**Request**
Rewrite the material below, changing every "series" to "group" and keeping everything else the same.

---+---

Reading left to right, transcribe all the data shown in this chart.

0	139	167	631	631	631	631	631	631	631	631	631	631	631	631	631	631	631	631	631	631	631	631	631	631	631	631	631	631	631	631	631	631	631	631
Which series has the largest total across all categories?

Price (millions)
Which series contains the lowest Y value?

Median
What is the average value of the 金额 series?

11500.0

---+---

**Written answer**
Reading left to right, transcribe all the data shown in this chart.

0	139	167	631	631	631	631	631	631	631	631	631	631	631	631	631	631	631	631	631	631	631	631	631	631	631	631	631	631	631	631	631	631	631	631
Which group has the largest total across all categories?

Price (millions)
Which group contains the lowest Y value?

Median
What is the average value of the 金额 group?

11500.0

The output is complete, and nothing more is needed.